### Activity A
In the text about the Caren Range, when did volunteer researchers discover the first active marbled murrelet nest in Canada?
### Activity B
List every biogeoclimatic zone that the Caren Range text says meets in the Caren.
### Activity C
Continue the text on protecting the Caren Range from its last sentence.
#### Provided text
An 8500 Hectare Caren Park is not too big
Snow blankets the Caren's ancient forest, Dec. 1995. Lyon Lake in mid-ground. Texada Island in background. Photo credit: Mavis Jones
The need to protect the Caren Range, located on the Sechelt Peninsula on British Columbia's "Sunshine Coast" has gained provincial, national and international recognition. Why? Credit goes to the Friends of Caren, a local grassroots environment group fighting to gain protection for the area. The Friends' volunteer researchers have documented the Caren's ridgetop oldgrowth forests to be the most ancient in Canada. Over the past five years they have guided over 3,500 people into the Caren to marvel at the intricate web of life in this long-lived ecosystem.
Volunteer researchers also discovered, in the summer of 1993, the first active marbled murrelet nest in Canada. The marbled murrelet, a seabird that depends on oldgrowth forests for its nesting habitat, is one of over 60 species threatened with extinction in Canada. Logging is the main threat.
If an area's biological credentials were the only factor determining park status, there is no doubt that the entire 8,500 hectare proposed Caren Range Provincial park would be protected without delay.
Analysis reveals that the Caren is rich in forest ecosystems that are seriously under-represented in the current parks system. Tree biogeoclimatic zones, the Coastal Douglas Fir, COASTAL Western Hemlock and the Mountain Hemlock, meet in the Caren. Two different ecosections (another way that scientists divide up the landscape based on distinctive ecological attributes) intersect there, too: the Georgia LOWLAND AND THE Southern Pacific Ranges. None of these zones or ecosections are sufficiently protected to ensure survival of their wild species; nor does preservation even come close to the government's 12 percent target.
########
#### Given information
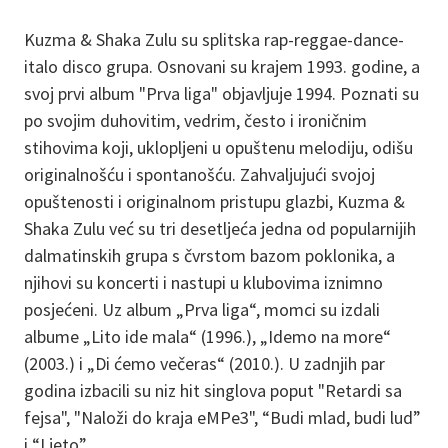
Kuzma & Shaka Zulu su splitska rap-reggae-dance-
italo disco grupa. Osnovani su krajem 1993. godine, a
svoj prvi album "Prva liga" objavljuje 1994. Poznati su
po svojim duhovitim, vedrim, često i ironičnim
stihovima koji, uklopljeni u opuštenu melodiju, odišu
originalnošću i spontanošću. Zahvaljujući svojoj
opuštenosti i originalnom pristupu glazbi, Kuzma &
Shaka Zulu već su tri desetljeća jedna od popularnijih
dalmatinskih grupa s čvrstom bazom poklonika, a
njihovi su koncerti i nastupi u klubovima iznimno
posjećeni. Uz album „Prva liga“, momci su izdali
albume „Lito ide mala“ (1996.), „Idemo na more“
(2003.) i „Di ćemo večeras“ (2010.). U zadnjih par
godina izbacili su niz hit singlova poput "Retardi sa
fejsa", "Naloži do kraja eMPe3", “Budi mlad, budi lud”
i “Ljeto”.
########
### Answer box A
In the summer of 1993.

### Answer box B
Coastal Douglas Fir, Coastal Western Hemlock, Mountain Hemlock

### Answer box C
About one-half of the proposed Caren Provincial park falls into the Georgia Lowland Ecosection. It is one of B.C's most threatened despite the fact that it coincides with the region of highest population and distinct region rises from the warm, low-elevation, southwest-facing arbutus slopes and dry bluffs above Pender Harbour to the cool, moist subalpine wetlands at the 4,000 foot level.
The other half of the Caren park proposal falls into the Southern Pacific Ranges Ecosection. It rises from the shores of Sechelt Inlet to a subalpine ridge. None of the existing parks within this ecosection include access to salt water...except the tiny 35 hectare Skookumchuck Narrows Provincial Park which the proposed Caren Range park encircles (see map,p.3).
Bonsai trees on the edge of Spectacle Lake, one of approximately 28 small lakes found within the park proposal. Photo credit: Mavis Jones.
In spite of all the good arguments supporting preservation, and over the strong objections by the Friends of Caren, in 1995 the B.C. Forest Service approved some logging within the proposed Caren park area. Now, in a Lower Mainland park planning process that is supposed to wrap up before the next provincial election, the vision of a sea-to-summit Caren Range park is being sold out.
Some enviro-compromisers, who have the audacity to think they can speak for the "movement", are sitting in the behind-closed-doors process, slashing park proposals put forward to government by local grassroots groups like the Friends of Caren.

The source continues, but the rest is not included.